I don’t usually take requests for Net Worth.
Suggestions, you bet. Last week marked my 100th column, and I’ll admit that at least half the ideas came from somebody forwarding me something.
But requests are a little different, and I’ve had at least five people this week say, “You’ve got to write about that cat thing.”
Normally, “cats” and “write about” don’t mix with me, except for the rare occasion when I utilize the opportunity to mention that I’m not a big fan of felines. I’m allergic to them. And I simply prefer dogs ... and every other kind of animal.
However, this particular requested topic is so laugh-out-loud amusing that I’ll admit, yes, I do have to write about that cat thing.
The cat thing in question is a purportedly real exchange between blogger/graphic designer David Thorne — also, clearly not a fan of cats — and co-worker Shannon, who sends him a picture of her missing pet, Missy, and asks him to design a poster that she can photocopy and post.
“Missing Missy” is the mixture of back-and-forth e-mails, which sports Thorne’s increasingly more ridiculous and combative poster designs. The whole exchange can be found on his website called 27b/6.
Poor Shannon. At first Thorne provides her with a movie poster for a film called “Missing Missy: A Shannon Production,” in which the cat’s photo takes up barely a blip on the page.
“It's a design thing,” he explains. “The cat is lost in the negative space.”
Eventually, he designs a poster to her specifics but instead runs a different cat’s picture as the centerpiece.
She writes, “That’s not my cat.
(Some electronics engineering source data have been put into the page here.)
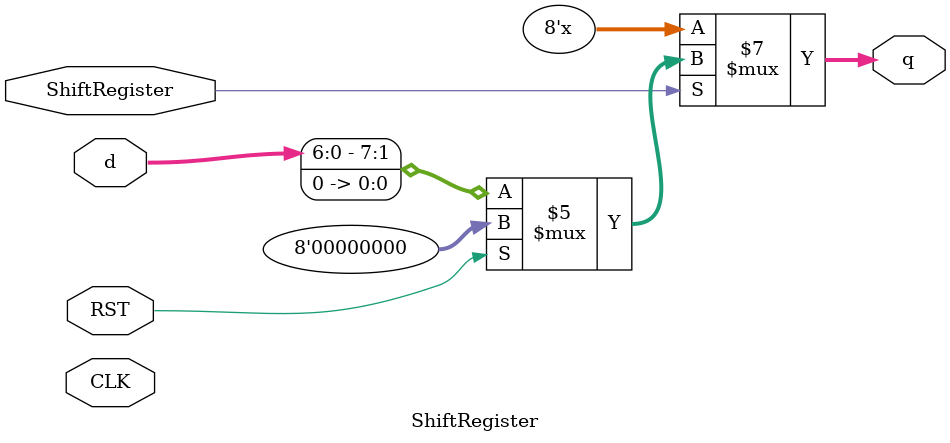
<source format=v>
`timescale 1ns / 1ps

module ShiftRegister #(parameter WL = 4)
                      (input ShiftRegister, 
                       input CLK, RST,
                       input [2*WL-1:0] d,
                       output reg [2*WL-1:0] q);

    always @ (*) begin
        if (ShiftRegister) begin
            if (!RST) begin
                q <= d << 1;
            end
            else begin
                q <= 0;
            end
        end
    end

endmodule

</source>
Where did you get that picture from? That cat is orange. I gave you a photo of my cat.”
He responds, “I know, but that one is cute.”
The real Thorne is a 38-year-old Australian humorist who has carved a unique niche for getting into crazy e-mail exchanges with a variety of folks who he continues to goad with misinformation.
The name of his 27b/6 website is based on a George Orwell reference, who lived in Apartment 27b on level 6 while writing the dystopian novel “Nineteen Eighty-Four.” Thorne is also the author of the 2009 book “The Internet is a Playground,” which is a collection of these conversational threads.
Two of his other standouts on the site include an overdue account notice for a bill amounting to $233.95 that Thorne tries to settle in an unusual way:
“I do not have any money so am sending you this drawing I did of a spider instead. I value the drawing at $233.95 so trust that this settles the matter.”
Hilarity then ensues.
Another involves a co-worker named Simon who needs Thorne to design a logo and some pie charts for a new peer-to-peer networking project that he can show prospective clients.
First, Thorne submits a pie chart that displays “David’s enthusiasm for doing free work for Simon,” which features color-coded sections such as “The tiniest bit” and “Rather be lost in a forest.”
Next, when Simon tries to emphasize the value of his social networking concept, Thorne replies, “So you have invented Twitter. Congratulations.”
He then offers a pie chart that depicts the “Probability of Simon selling his project for 40 million dollars and sending me a postcard from his yacht”:
“Blue = None.”
“Gold = If using a time machine.”
Supposedly, these postings are all based on real exchanges with real people. It’s hard to confirm that assertion, but if so, then Thorne can indeed lay claim to a positively Orwellian existence.